A young man from Tutewa’s village said, “Women are not allowed to talk to Ship.”
“There are women Watchers,” Xotama said. “There are stories of women shamans. I don’t think Ship cares that I have a womb.”
This started the yelling again. Hurewa had to bang two gourds to get everyone’s attention. “We live inside Ship, not unlike a womb. Without Ship we would spill into the airless trail we follow, our souls eaten by the Soul Killer. I’m not going to judge for Ship.
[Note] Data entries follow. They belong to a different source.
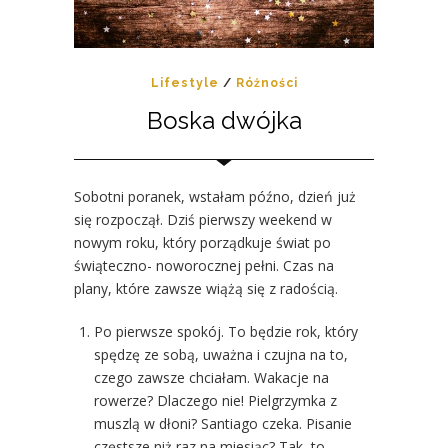
Lifestyle
/
Różności
Boska dwójka
Sobotni poranek, wstałam późno, dzień już
się rozpoczął. Dziś pierwszy weekend w
nowym roku, który porządkuje świat po
świąteczno- noworocznej pełni. Czas na
plany, które zawsze wiążą się z radością.
Po pierwsze spokój. To będzie rok, który
spędzę ze sobą, uważna i czujna na to,
czego zawsze chciałam. Wakacje na
rowerze? Dlaczego nie! Pielgrzymka z
muszlą w dłoni? Santiago czeka. Pisanie
częstsze niż raz na miesiąc? Tak, to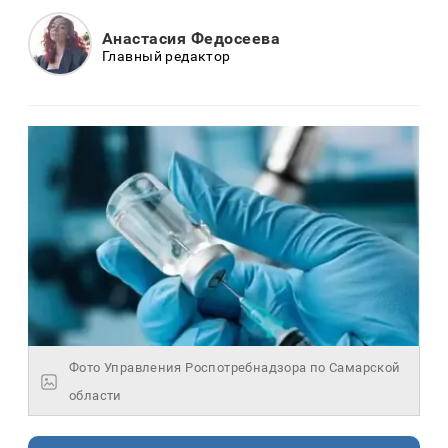
Анастасия Федосеева
Главный редактор
Фото Управления Роспотребнадзора по Самарской
области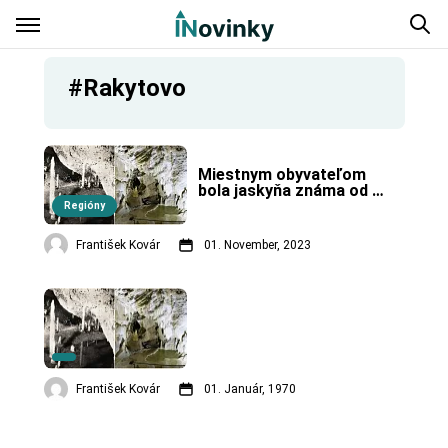
#Rakytovo
Miestnym obyvateľom 
bola jaskyňa známa od 
nepamäti, volali ju Izbica.
Regióny
František Kovár
01. November, 2023
František Kovár
01. Január, 1970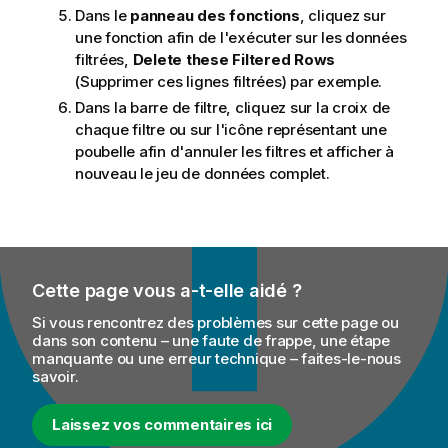
Dans le
panneau des fonctions
, cliquez sur
une fonction afin de l'exécuter sur les données
filtrées,
Delete these Filtered Rows
(Supprimer ces lignes filtrées) par exemple.
Dans la barre de filtre, cliquez sur la croix de
chaque filtre ou sur l'icône représentant une
poubelle afin d'annuler les filtres et afficher à
nouveau le jeu de données complet.
Cette page vous a-t-elle aidé ?
Si vous rencontrez des problèmes sur cette page ou
dans son contenu – une faute de frappe, une étape
manquante ou une erreur technique – faites-le-nous
savoir.
Laissez vos commentaires ici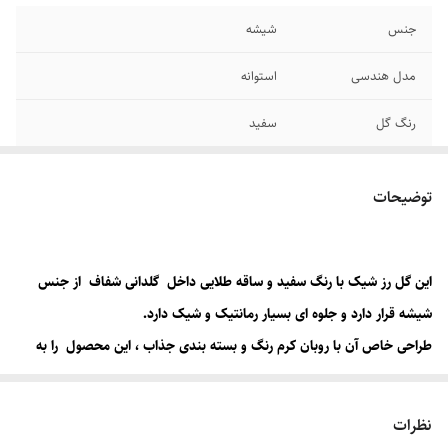
جنس
شیشه
مدل هندسی
استوانه
رنگ گل
سفید
ابعاد
۲۷×۸ سانت
توضیحات
این گل رز شیک با رنگ سفید و ساقه طلایی داخل گلدانی شفاف
از جنس
شیشه قرار دارد و جلوه ای بسیار رمانتیک و شیک دارد.
طراحی خاص آن با روبان کرم رنگ و بسته بندی جذاب ، این محصول
را به
گزینه ای عالی برای هدیه عاشقانه یا دکور خاص تبدیل کرده است.
نظرات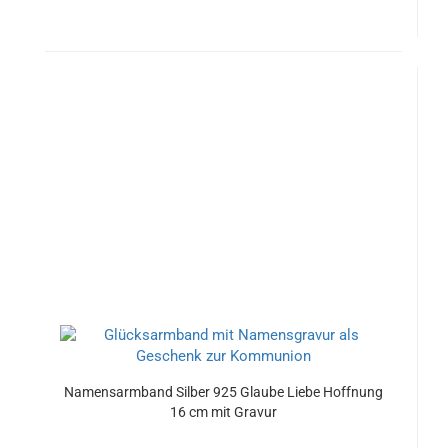
Namensarmband Silber 925 Glaube Liebe Hoffnung
16 cm mit Gravur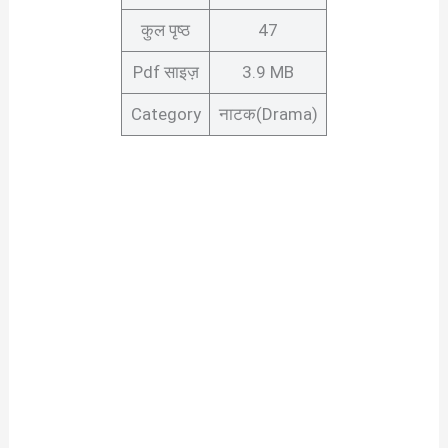
कुल पृष्ठ
47
Pdf साइज़
3.9 MB
Category
नाटक(Drama)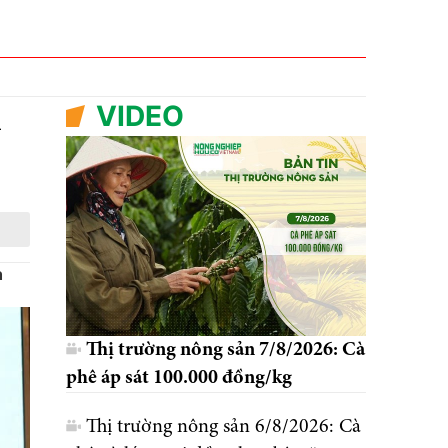
VIDEO
n
n
Thị trường nông sản 7/8/2026: Cà
phê áp sát 100.000 đồng/kg
Thị trường nông sản 6/8/2026: Cà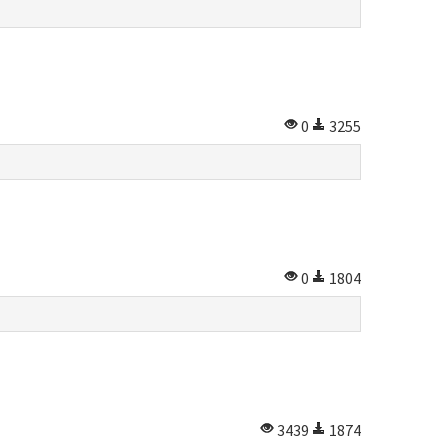
0
3255
0
1804
3439
1874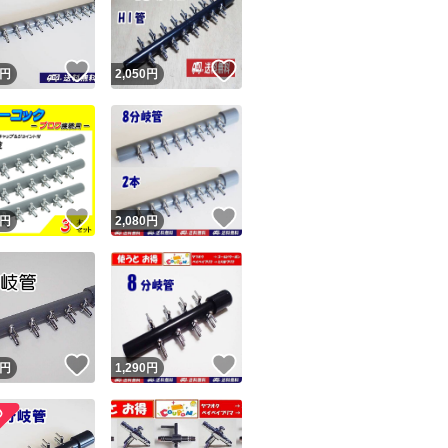
た。私に非が無い
商品情報コピー機
普通です。何故か
リマ実績◯+
このユーザーは他フリマサービスでの取引実績があります
す。 最新の評価コ
いいね！
いいね！
円
2,050
円
出品ページへ
す。私の返答は一
&安心発送
キャンセル
ん。フリマから閲
ジは実績に基づく表示であり、発送を保証しているものではありません
返答を参照ください
このユーザーは高頻度で24時間以内＆設定した発送日数内に
ード＆安心発送
ます
す（ナビの受取連
！
いいね！
いいね！
円
2,080
円
ましたが自身の責
ード発送
このユーザーは高頻度で24時間以内に発送しています
し。不当評価された
解出来ない人（対
すので手の打ちよ
発送
このユーザーは設定した発送日数内に発送しています
す。9人目10人目
！
いいね！
いいね！
円
1,290
円
クの評価返答を参照
規ではない0。）の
Which of you think you can?” No one said a word.
“When I woke this morning, the air was full of big and small magic,” the shaman said. “Xotama must walk the path of the spirits before we have any more discussions of marriage. Important dreams have to be honored.”
Tutewa walked over to Xotama and spit on the ground in front of her to signify the path was clear between them. “I accept that you need to settle this storm inside. I will wait ten days for a message from you. If I hear nothing, I’ll consider our marriage bond dissolved.”
He walked away, followed by his father and the three other men from his shabono. They ducked out the narrow opening of the walled village, into the forest.
Part of her didn’t want him to go. If only she could push this pain away and be happy in her life. She balled up her fists. What was wrong with her?
Hurewa took Xotama’s hand and led her across the center court to a shaded area. Mayomi followed. They sat out of earshot of everyone else. More people drifted into the shabono. Men, women, and children gathered on the far side of the center fire, keeping a cautious distance between themselves and Xotama.
“A path of fire waits in front of you before your journey ends,” Hurewa said. “The end is the beginning. Enter the circle.”
“The circle?” Xotama asked.
“You’ll understand when the time comes. It will take all your courage to heal this breach. The flow of this day has been changed by your words and my dream messenger. It wouldn’t be wise to stop now. Are you ready to begin?”